Multiple Improvements of Multiple Imputation Likelihood Ratio Tests

  1. Chan, K. W. & Meng, X.-L. (2022). Multiple Improvements of Multiple Imputation Likelihood Ratio Tests. Statistica Sinica, 32, 14891514.

Abstract

Multiple imputation (MI) inference handles missing data by first properly imputing the missing values m times, and then combining the m analysis results from applying a complete-data procedure to each of the completed datasets. However, the existing method for combining likelihood ratio tests has multiple defects: (i) the combined test statistic can be negative in practice when the reference null distribution is a standard F distribution; (ii) it is not invariant to re-parametrization; (iii) it fails to ensure monotonic power due to its use of an inconsistent estimator of the fraction of missing information (FMI) under the alternative hypothesis; and (iv) it requires non-trivial access to the likelihood ratio test statistic as a function of estimated parameters instead of datasets. This paper shows, via both theoretical derivations and empirical investigations, that essentially all of these problems can be straightforwardly addressed if we are willing to perform an additional likelihood ratio test by stacking the m completed datasets as one big completed dataset. A particularly intriguing finding is that the FMI itself can be estimated consistently by a likelihood ratio statistic for testing whether the m completed datasets produced by MI can be regarded effectively as samples coming from a common model. Practical guidelines are provided based on an extensive comparison of existing MI tests.

Figure: Idea of the proposed test.

https://drive.google.com/open?id=1cnsIJDHYkF5PEWFGQFoPhafyfuT0XZ5L

Figure: Power curves of different multiple imputation (MI) tests. Null hypothesis: the means of a bivariate Normal random vector are equal. Level of significance is 0.5%. The tests were performed under non-standard parametrizations; see Figure 5 of the main paper for a detailed discription.

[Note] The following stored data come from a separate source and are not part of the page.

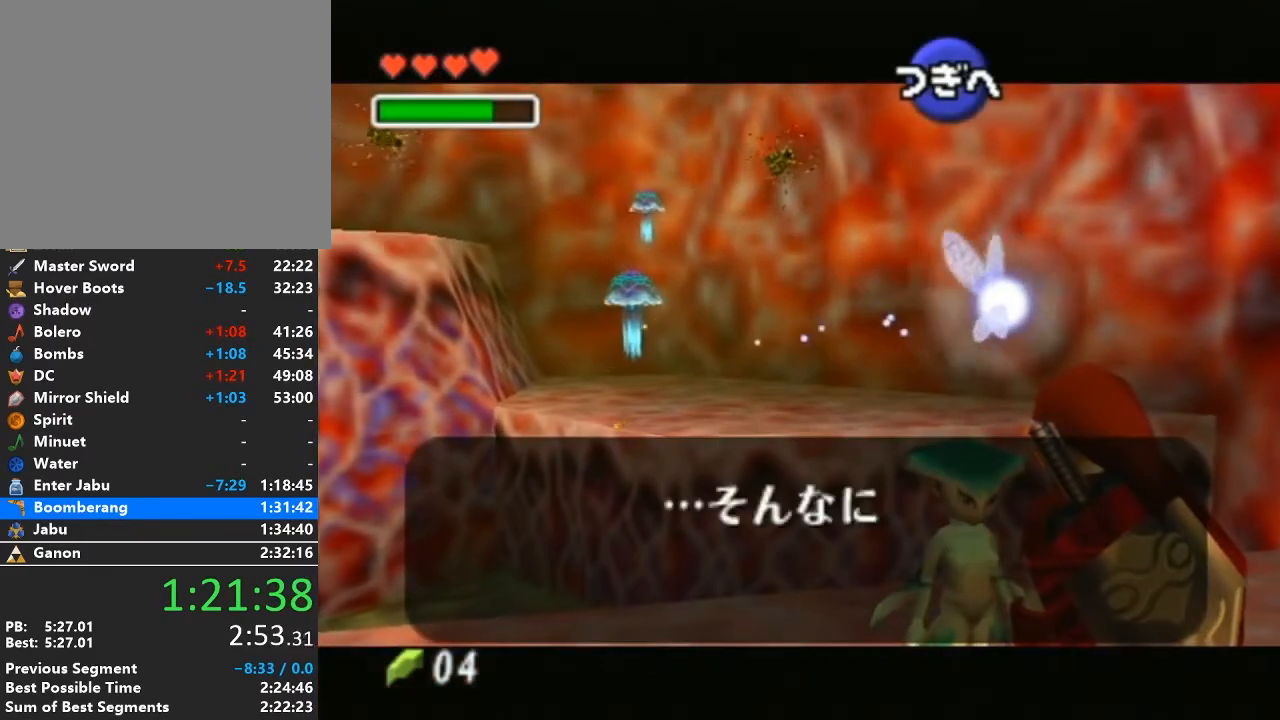
{"buttons": [], "left_stick": "center", "right_stick": "center", "events": [[17, "A", "up"], [50, "B", "up"], [117, "B", "down"], [150, "A", "down"], [217, "B", "up"], [250, "A", "up"], [300, "A", "down"], [300, "B", "down"], [433, "A", "up"], [433, "B", "up"]]}
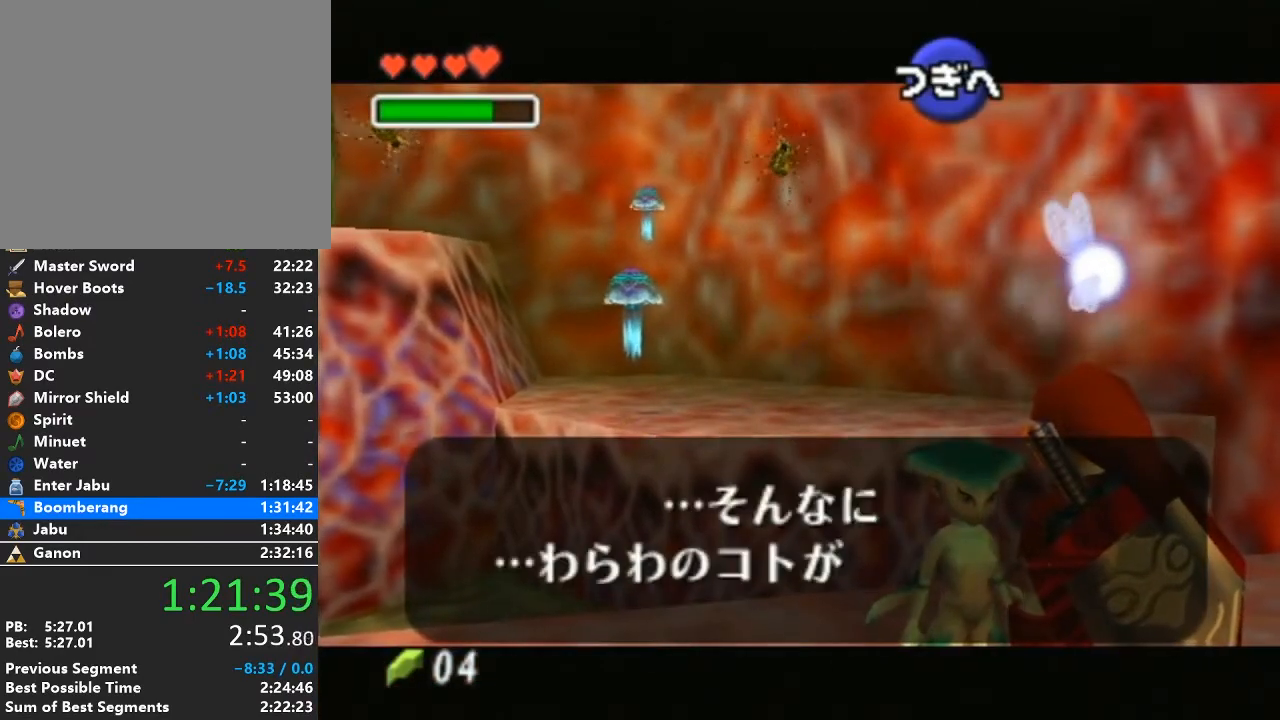
{"buttons": ["A", "B"], "left_stick": "center", "right_stick": "center", "events": [[17, "A", "down"], [17, "B", "down"], [150, "A", "up"], [150, "B", "up"], [233, "A", "down"], [233, "B", "down"], [333, "A", "up"], [333, "B", "up"], [433, "A", "down"], [433, "B", "down"]]}
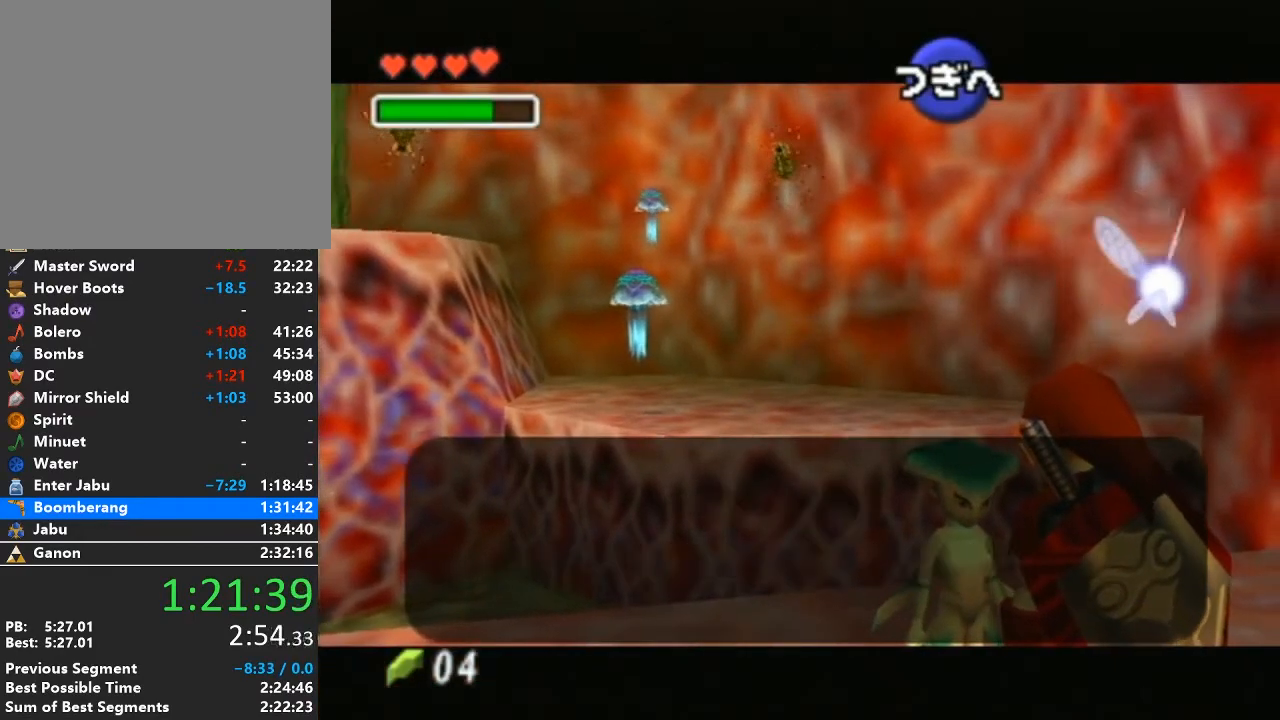
{"buttons": [], "left_stick": "center", "right_stick": "center", "events": [[17, "A", "up"], [17, "B", "up"], [117, "B", "down"], [150, "A", "down"], [250, "A", "up"], [250, "B", "up"], [333, "A", "down"], [333, "B", "down"], [433, "A", "up"], [433, "B", "up"]]}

      • W-1,2,3,4: different MI Wald tests; see Rubin (2004, Wiley);

      • L-1: the best existing MI likelihood ratio test (LRT) by Meng and Rubin (1992, Biometrika);

      • L-2: a trivial modification of L-1 (to ensure positivity of the test statistics and the estimator of fraction of missing information (FMI));

      • L-3: first proposed MI LRT, which guarantees invariance and positivity of test statistics;

      • L-4: a trivial modification of L-3 (to ensure positivity of the estimator of FMI);

      • L-5: second proposed MI LRT, which guaranteed (i) positivity of both test statistic and estimate of FMI, (ii) invariance to parametrization, and (iii) consistency of estimator of FMI; and

      • L-0: benchmark, i.e., the LRT without using MI.